Mikrotik's hardware is nice, but I would never put their stuff on the WAN. They've had vulnerabilities before just like most other consumer router providers. https://www.bleepingcomputer.com/news/security/hundreds-of-t...

As usual those exploits require the management interface to be open to the internet. Which you should never do to begin with on any router, and it isn't setup that way by default. Mikrotik is fine to have on WAN if you don't purposely make it insecure. Even Cisco has had similar vulnerabilities when you configure them in such a wrong way.

And yet people still do it, hence the botnets...

Yes, but my point is that there is nothing unique to Mikrotik here that makes using them on WAN a bad idea. Configure an Ubiquiti, Cisco, Aruba, Palo Alto, PfSense, etc in the same way and you're inviting trouble.

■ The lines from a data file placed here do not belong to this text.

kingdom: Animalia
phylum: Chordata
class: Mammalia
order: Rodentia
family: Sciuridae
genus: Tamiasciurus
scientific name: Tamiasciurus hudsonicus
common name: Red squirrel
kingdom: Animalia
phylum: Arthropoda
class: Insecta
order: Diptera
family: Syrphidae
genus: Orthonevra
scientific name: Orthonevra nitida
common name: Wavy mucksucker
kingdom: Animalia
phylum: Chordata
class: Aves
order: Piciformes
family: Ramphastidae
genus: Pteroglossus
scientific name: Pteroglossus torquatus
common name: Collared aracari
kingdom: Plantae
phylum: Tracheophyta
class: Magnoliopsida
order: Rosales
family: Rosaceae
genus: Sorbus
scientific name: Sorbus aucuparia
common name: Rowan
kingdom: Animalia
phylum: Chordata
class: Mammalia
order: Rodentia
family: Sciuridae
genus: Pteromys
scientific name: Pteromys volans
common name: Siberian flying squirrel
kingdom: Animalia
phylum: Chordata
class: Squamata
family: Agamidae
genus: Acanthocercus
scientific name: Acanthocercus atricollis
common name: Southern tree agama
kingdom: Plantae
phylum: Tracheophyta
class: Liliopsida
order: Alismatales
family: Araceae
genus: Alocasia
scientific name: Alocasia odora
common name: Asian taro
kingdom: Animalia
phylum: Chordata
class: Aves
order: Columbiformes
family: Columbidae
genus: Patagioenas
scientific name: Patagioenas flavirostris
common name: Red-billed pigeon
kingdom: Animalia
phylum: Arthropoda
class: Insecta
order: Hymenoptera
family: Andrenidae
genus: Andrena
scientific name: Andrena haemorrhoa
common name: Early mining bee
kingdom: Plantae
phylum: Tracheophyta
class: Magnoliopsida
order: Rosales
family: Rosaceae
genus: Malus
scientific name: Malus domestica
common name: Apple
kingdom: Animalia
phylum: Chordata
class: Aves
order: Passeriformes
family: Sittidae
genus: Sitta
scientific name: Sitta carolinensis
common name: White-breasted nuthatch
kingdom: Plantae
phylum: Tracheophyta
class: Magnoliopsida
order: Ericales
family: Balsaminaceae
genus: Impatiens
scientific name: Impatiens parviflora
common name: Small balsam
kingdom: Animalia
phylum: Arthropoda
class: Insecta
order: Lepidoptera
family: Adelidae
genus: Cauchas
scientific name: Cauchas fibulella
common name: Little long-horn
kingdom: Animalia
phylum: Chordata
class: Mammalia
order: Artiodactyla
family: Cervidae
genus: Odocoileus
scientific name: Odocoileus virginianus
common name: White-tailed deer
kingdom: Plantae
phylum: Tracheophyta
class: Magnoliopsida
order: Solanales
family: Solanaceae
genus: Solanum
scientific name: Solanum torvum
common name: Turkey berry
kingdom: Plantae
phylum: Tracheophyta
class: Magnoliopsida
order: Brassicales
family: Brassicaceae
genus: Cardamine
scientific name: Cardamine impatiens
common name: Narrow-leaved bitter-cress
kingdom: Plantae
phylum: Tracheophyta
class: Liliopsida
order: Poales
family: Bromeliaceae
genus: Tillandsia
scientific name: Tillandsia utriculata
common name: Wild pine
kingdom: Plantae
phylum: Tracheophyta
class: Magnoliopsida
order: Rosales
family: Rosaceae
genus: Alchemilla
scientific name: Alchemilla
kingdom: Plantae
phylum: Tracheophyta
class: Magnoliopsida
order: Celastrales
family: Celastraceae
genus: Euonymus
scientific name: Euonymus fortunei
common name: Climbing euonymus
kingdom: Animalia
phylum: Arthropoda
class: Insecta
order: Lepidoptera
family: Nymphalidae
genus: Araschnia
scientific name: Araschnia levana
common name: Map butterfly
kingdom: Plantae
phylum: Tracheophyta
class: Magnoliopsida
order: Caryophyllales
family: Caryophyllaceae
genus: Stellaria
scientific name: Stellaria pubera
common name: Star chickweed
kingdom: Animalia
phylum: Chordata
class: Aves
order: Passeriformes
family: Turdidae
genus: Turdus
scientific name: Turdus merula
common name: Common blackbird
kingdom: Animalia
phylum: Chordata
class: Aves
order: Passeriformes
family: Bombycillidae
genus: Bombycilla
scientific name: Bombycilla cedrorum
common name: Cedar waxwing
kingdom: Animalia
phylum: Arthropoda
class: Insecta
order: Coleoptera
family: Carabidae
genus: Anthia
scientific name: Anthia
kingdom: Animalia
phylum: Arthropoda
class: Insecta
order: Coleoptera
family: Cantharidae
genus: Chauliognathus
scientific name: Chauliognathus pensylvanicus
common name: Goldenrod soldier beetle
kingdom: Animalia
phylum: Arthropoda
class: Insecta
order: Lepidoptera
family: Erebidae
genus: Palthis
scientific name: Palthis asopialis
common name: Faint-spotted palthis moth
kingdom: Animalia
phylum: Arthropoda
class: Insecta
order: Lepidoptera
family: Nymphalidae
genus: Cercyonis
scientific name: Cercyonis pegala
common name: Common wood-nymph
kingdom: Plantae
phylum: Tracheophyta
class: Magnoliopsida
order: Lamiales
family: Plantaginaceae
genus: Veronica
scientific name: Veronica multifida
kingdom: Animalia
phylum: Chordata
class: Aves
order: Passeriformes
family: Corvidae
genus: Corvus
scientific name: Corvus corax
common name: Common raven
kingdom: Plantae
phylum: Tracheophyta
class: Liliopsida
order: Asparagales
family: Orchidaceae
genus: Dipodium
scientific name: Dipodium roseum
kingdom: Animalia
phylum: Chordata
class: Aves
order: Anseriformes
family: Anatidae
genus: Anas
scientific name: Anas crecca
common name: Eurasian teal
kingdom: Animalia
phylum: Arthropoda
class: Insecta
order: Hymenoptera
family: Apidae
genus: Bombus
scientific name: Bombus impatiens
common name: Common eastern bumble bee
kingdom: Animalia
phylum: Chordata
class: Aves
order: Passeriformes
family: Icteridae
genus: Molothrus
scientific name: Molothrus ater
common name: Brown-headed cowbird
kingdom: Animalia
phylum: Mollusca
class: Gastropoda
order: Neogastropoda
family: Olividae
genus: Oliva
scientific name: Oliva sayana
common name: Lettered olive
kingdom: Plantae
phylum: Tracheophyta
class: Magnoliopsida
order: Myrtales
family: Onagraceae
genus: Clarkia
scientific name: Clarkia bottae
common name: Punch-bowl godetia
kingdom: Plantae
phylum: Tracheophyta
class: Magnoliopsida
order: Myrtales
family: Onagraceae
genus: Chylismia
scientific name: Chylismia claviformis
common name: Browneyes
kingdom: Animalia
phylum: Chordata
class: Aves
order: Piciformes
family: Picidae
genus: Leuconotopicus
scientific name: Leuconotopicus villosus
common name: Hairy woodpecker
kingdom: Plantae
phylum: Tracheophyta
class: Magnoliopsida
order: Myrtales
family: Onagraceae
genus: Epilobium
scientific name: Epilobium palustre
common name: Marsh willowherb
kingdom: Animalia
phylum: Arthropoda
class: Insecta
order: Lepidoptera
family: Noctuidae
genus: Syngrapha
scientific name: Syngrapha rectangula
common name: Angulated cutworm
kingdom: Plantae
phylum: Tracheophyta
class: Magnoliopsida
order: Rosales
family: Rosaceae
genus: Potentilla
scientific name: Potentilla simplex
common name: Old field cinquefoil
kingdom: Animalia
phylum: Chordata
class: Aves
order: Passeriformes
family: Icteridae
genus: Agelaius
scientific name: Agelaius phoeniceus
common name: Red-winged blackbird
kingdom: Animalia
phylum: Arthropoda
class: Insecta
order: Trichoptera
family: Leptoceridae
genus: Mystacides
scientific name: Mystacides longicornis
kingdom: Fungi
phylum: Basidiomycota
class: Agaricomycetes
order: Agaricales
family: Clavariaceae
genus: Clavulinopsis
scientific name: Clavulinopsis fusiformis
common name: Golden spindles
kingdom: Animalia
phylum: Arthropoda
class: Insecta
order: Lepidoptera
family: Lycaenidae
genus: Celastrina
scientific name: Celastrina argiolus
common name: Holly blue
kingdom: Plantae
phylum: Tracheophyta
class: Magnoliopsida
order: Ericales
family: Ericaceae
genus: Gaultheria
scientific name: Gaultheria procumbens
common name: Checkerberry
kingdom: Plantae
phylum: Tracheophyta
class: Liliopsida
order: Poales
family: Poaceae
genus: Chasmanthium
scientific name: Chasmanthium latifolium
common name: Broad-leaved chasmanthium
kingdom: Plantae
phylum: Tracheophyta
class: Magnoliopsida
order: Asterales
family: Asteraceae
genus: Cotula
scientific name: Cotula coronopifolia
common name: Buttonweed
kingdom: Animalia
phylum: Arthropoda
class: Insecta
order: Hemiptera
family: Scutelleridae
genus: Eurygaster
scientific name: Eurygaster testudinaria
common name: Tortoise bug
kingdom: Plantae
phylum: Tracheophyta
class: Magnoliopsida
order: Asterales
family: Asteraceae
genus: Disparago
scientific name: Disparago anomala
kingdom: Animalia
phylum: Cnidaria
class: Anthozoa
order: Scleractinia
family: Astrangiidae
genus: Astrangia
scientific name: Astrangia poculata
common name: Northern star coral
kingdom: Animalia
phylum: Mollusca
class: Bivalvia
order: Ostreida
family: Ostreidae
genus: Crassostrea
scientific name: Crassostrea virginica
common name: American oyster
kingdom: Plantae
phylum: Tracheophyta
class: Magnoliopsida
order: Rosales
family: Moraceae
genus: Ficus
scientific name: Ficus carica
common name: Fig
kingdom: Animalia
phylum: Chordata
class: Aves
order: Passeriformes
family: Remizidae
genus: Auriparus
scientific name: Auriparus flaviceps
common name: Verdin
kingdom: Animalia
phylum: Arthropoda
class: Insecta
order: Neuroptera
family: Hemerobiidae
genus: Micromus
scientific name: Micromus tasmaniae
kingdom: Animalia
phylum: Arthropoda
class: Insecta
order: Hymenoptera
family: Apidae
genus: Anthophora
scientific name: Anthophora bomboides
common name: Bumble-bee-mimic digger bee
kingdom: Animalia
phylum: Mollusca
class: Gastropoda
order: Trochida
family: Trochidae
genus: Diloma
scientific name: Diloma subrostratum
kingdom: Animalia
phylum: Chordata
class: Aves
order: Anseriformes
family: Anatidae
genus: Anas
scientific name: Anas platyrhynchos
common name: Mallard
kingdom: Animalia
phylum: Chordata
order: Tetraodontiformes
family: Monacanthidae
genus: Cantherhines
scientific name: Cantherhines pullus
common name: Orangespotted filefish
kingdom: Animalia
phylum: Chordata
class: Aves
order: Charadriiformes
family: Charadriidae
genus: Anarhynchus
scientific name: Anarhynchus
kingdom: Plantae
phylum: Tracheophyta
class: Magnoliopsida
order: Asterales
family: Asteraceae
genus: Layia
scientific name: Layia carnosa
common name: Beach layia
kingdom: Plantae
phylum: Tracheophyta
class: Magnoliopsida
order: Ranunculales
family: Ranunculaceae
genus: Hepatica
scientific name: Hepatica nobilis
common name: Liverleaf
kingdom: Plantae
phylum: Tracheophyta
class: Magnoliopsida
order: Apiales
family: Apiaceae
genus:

MikroTik is definitely very nice (I'm running my home network with them ~7 devices). Too bad it's not open-source like OpenWRT is :-/

I like MT but it being closed source always irked me for such a critical device: wonder how many Ghosts in the Shell lurk in there...

I'm actually not that worried about them secretly doing something malicious (although that's also a valid concern) but rather in the "given enough eyeballs, all bugs are shallow" and the general risk factors (MikroTik going bankrupt and we're left with obsolete bug-ridden hardware).

Sadly given the large amount of software that's closed source there I don't see them working towards open sourcing any of it as, even technically, it would be a massive effort.

Agreed, even if it was not their intent it being closed source is malicious itself - we need to promote this discourse in public conciousness so people are less afraid to question the unaudited, outsourced binary blobs that fill their day to day lives.